TWO important sporting lessons to learn from the past 24 hours: 1) Britain will never be the best in the world at a sport you can’t play in the rain. 2) Britain can still rule the world at any sport you can play in a pub.
Whether Andy Murray will go on to fill the Tim Henman role of raising British hopes of a Wimbledon triumph summer after summer, only to dash them each year by losing in the quarter-finals to an East European with a bigger serve, only time will tell. But he’s already getting into the pattern.
Murray is not Henman. The hair is bigger, the attitude is bigger, and I can’t ever, ever, ever see Murray doing an advert for washing powder. But he’s the best we’ve got at tennis now, and so he must prepare to suffer exactly as Henman did for two weeks every June for more than a decade, being fawned over by Sue Barker, being followed everywhere by Garry Richardson.
After winning the Qatar Open, those who know more about tennis than I do talked of 2008 being a good year for Murray. Going into the Australian Open, he said that he had never felt in better shape for a Grand Slam. But after he crashed out in the first round to the admittedly decent Jo-Wilfried Tsonga of France, perhaps it’s time to just pull back on the excitement a little.

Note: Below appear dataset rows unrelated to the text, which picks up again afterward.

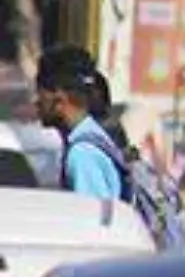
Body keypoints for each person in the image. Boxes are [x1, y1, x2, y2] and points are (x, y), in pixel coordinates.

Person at [35, 45, 124, 202]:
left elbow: (92, 221)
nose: (36, 102)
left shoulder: (82, 154)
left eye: (40, 93)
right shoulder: (95, 137)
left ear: (59, 98)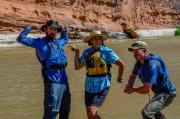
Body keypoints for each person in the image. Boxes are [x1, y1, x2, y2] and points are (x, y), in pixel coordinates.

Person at [17, 20, 71, 119]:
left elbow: (65, 39)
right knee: (51, 111)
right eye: (51, 29)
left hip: (64, 79)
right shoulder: (38, 42)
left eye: (55, 29)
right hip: (51, 79)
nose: (53, 31)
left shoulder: (59, 42)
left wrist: (64, 30)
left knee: (65, 109)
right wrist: (28, 28)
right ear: (45, 29)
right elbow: (20, 39)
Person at [69, 31, 125, 119]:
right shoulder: (87, 52)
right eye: (95, 39)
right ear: (90, 41)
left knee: (92, 112)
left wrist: (120, 77)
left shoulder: (107, 52)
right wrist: (77, 52)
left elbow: (121, 64)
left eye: (99, 39)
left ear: (102, 41)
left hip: (102, 85)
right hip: (89, 86)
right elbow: (77, 66)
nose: (97, 41)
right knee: (89, 114)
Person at [124, 41, 176, 119]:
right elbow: (133, 76)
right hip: (159, 92)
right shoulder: (139, 62)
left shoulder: (152, 65)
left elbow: (146, 89)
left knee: (146, 112)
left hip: (167, 93)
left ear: (144, 51)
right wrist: (129, 85)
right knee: (156, 113)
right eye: (133, 51)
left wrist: (133, 90)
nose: (134, 53)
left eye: (137, 51)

In fact, let me get all the summer hype out of the way now, by answering the question: “Can Andy Murray win Wimbledon this year?” No. No, he can’t. He is seeded ninth in the world, which means there are currently eight other players who are better than him, one of whom will win Wimbledon.
So if you go to the All England Championships this year, get yourself some strawberries and cream, paint your face with a Union Jack by all means, sing along to Cliff Richard if you must and moan about the weather. But do not, I repeat, do not expect a British victory, because it will not happen.
I only really follow tennis properly during Wimbledon, and most of the British players always seem out of place there. In fact, watching the tournament, I’m reminded of childhood Sunday afternoons at my grandparents’ house in Wolverhampton, watching Ski Sunday on BBC2.
After watching Franz Klammer and Co hurtle down the slopes at frightening speeds, separated by fractions of a second, it would be the plucky Brit’s turn – usually Graham Bell – to slide down about five seconds and 50 places slower than the leading pack, to David Vine’s audible disappointment. In skiing, as in tennis, the Brits seemed like interlopers, waiting to be ejected.
There are two reasons why we will not have a British winner at Wimbledon in the near future. One is that Britain only has the right weather for playing outdoor grass tennis for about three days of the year, so any young hopeful who wants to be any good has to do a lot of training abroad, which costs a lot of money. The other is that you can’t play tennis in pubs, which is where a large percentage of British teenagers spend most of their time.
It’s not a coincidence that the only two sports that Britain still wins world titles at on any kind of regular basis are snooker and darts. Welshman Mark Webster carried off the BDO World Darts Championship last night, beating Simon Whitlock in the final.
In the tradition of true British sporting heroes, Webster said after his victory that he has no intention of giving up his day job as a plumber just yet.
“It probably makes sense to carry on with plumbing, but then again I’m world champion now,” said Webster, who must now ponder whether to go full-time and join the rival PDC darts circuit, which is where most of the money is.
If we want to be this successful on the tennis court, there is only one solution. Clear out the beer gardens, and put tennis courts at the back of all our pubs. Within 20 years, I guarantee we’ll have a Wimbledon champion.
The bad news is that it will mean there’ll be another Richard Curtis movie to follow up that ludicrous one that had Paul Bettany and Kirsten Dunst in it. But I, for one, am willing to pay that price, as I just won’t go and see it.